What you are asked to do: Return the full set of entries precisely. Do not carry over any pictures.

Given information:
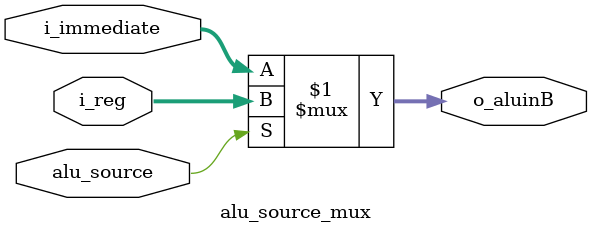
<source format=v>
module alu_source_mux   #(
    parameter       NBITS       =   32
    )
    (
    //Entradas
    input   wire    [NBITS-1:0]     i_reg       ,
    input   wire    [NBITS-1:0]     i_immediate ,
    input   wire                    alu_source  ,
    //Outputs
    output  wire    [NBITS-1:0]     o_aluinB
    );
    
    assign  o_aluinB    =   (alu_source) ? i_reg : i_immediate  ;
    
endmodule
</source>
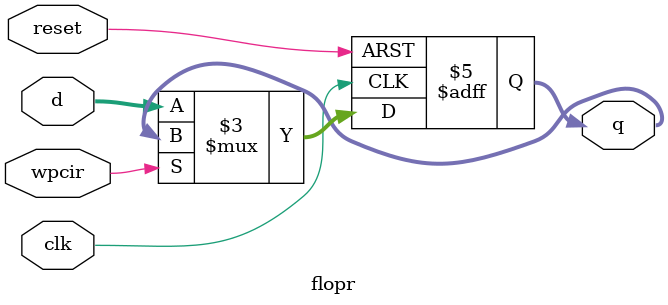
<source format=v>
module flopr #(parameter WIDTH = 8)
              (input clk, reset, wpcir,
               input [WIDTH-1:0] d,
               output reg [WIDTH-1:0] q);
  
  always @(posedge clk, posedge reset)
    if(reset) q<=0;
    else if(~wpcir) q<=d;
      
endmodule
    

</source>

Response below:
<source format=v>
module alu_source_mux   #(
    parameter       NBITS       =   32
    )
    (
    //Entradas
    input   wire    [NBITS-1:0]     i_reg       ,
    input   wire    [NBITS-1:0]     i_immediate ,
    input   wire                    alu_source  ,
    //Outputs
    output  wire    [NBITS-1:0]     o_aluinB
    );
    
    assign  o_aluinB    =   (alu_source) ? i_reg : i_immediate  ;
    
endmodule
</source>
<source format=v>
module flopr #(parameter WIDTH = 8)
              (input clk, reset, wpcir,
               input [WIDTH-1:0] d,
               output reg [WIDTH-1:0] q);
  
  always @(posedge clk, posedge reset)
    if(reset) q<=0;
    else if(~wpcir) q<=d;
      
endmodule
    

</source>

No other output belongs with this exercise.